The outbreak of COVID-19 has further bolstered the influence of the mukhabarat inside hospitals. “They’re behaving in the hospital as if we’re a branch of the secret police. Weird things are happening at the hospital,” said Hassan, the doctor working at a major hospital in Damascus. Initially, he reports, when the regime continued to insist that Syria was free of COVID-19 cases, the mukhabarat warned the doctors to avoid alerting anyone about possible cases and register those who appeared to have died of COVID-19 as dying from pneumonia. After cases started being reported, “they couldn’t say anymore that there are no cases but the secrecy remains. There is a special team taking care of the COVID patients and suspected COVID patients. The other staff are not allowed to learn any information about them. The names of the patients are unknown; we can’t enter their wards.”

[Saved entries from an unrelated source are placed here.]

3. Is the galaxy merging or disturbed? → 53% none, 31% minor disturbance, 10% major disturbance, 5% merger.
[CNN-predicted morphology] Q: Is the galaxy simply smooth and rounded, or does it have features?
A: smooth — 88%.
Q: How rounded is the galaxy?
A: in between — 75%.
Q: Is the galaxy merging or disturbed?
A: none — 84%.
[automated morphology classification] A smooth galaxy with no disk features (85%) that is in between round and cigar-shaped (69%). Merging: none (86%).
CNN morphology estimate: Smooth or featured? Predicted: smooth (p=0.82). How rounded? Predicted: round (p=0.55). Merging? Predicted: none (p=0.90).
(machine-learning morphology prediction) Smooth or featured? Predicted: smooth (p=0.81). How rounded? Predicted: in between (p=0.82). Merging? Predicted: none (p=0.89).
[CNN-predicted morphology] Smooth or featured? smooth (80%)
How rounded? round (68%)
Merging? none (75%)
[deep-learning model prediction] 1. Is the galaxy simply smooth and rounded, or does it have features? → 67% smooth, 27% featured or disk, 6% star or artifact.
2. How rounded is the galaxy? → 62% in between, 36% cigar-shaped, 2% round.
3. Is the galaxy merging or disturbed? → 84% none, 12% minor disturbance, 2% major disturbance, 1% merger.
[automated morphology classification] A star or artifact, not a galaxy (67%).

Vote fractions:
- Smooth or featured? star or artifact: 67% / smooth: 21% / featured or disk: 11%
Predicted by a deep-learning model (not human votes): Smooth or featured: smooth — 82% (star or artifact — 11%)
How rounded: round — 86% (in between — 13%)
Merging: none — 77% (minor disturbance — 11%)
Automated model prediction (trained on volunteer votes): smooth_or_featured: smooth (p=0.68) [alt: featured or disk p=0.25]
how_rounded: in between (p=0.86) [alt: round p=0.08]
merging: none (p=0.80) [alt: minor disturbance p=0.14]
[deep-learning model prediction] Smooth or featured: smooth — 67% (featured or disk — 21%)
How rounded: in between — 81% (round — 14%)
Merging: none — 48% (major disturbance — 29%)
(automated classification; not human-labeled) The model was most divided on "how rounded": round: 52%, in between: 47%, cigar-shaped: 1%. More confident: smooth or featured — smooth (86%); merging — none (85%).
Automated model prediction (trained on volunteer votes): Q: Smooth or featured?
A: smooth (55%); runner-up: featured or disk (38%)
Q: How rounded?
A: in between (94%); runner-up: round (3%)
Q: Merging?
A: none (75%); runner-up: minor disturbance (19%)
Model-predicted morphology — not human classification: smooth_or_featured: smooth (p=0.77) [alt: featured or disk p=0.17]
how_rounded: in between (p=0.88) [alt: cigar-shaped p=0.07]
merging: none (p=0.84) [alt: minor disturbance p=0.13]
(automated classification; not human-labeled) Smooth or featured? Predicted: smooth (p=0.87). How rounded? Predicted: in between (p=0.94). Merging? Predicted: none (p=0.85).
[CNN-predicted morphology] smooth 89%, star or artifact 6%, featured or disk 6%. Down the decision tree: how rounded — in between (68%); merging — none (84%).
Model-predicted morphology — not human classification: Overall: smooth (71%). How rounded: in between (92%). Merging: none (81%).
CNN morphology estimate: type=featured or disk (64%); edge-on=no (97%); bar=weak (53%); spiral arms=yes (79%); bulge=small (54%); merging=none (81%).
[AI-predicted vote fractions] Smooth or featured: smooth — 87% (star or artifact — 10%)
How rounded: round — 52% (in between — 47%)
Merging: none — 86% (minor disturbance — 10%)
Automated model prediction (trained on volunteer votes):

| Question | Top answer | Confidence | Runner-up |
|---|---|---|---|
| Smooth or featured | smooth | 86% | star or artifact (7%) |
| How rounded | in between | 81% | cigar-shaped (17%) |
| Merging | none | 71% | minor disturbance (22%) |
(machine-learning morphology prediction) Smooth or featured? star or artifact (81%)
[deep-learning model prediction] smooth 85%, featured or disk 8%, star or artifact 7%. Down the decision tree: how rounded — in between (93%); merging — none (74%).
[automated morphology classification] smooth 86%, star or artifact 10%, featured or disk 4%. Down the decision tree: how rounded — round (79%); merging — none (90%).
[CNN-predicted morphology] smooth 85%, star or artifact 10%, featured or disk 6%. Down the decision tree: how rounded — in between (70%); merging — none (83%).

The securitized response of the Assad regime will likely have deadly consequences. The initial instinct of the regime to avoid reporting cases meant that individuals went undiagnosed and their relatives were not tested. In addition, concerns about the hospitals — from the low quality of care and the lack of cleanliness to the role of the secret police in tracking cases and enforcing home isolations, as well as unproven rumors that the secret police were killing patients — are deterring Syrians from trying to obtain care even if they feel sick. Multiple individuals interviewed in regime-held areas reported that if they suspect that they’ve been infected with COVID-19, they will avoid notifying authorities or seeking medical care unless they genuinely believe they are about to die. The regime’s practice of arresting men wanted for military service in hospitals may also deter young men from seeking treatment. Thousands of suspected regime opponents who have been able to hide out in areas the regime does not tightly control, particularly in southern Syria and rural areas, will also not dare to cross regime checkpoints in search of better medical care, only available in major cities.
Secrecy and paranoia
The regime has also imposed quarantines on specific towns and buildings. Damascus closed off movement from the towns of Mneen, after a resident died of COVID-19, and the Damascus suburb of Sayyida Zainab, the staging ground for multiple Shi’a militias originating in Lebanon, Iraq, and Afghanistan, as well as Iranian advisers. The health authorities did not provide residents of these towns with information about the number of cases discovered there. In Mneen, it was the family of the resident who passed away that publicly confirmed she had died of COVID-19. They were unable to alert the community until a week after her hospitalization because they were not informed that she had tested positive for COVID then. In Sayyida Zainab, the regime did not provide any information about the existence of cases, claiming the area was quarantined due to its population density, while other densely populated neighborhoods in Syria have not been placed under lockdown. In addition, the mukhabarat sealed off buildings in several towns, including Douma, Qudsiya, and Sayyida Zainab, without giving any explanations to the community. Dr. Daoud reports that the mukhabarat placed the family of a suspected patient in quarantine in their home for 20 days “but they did not test whether his relatives have the virus.”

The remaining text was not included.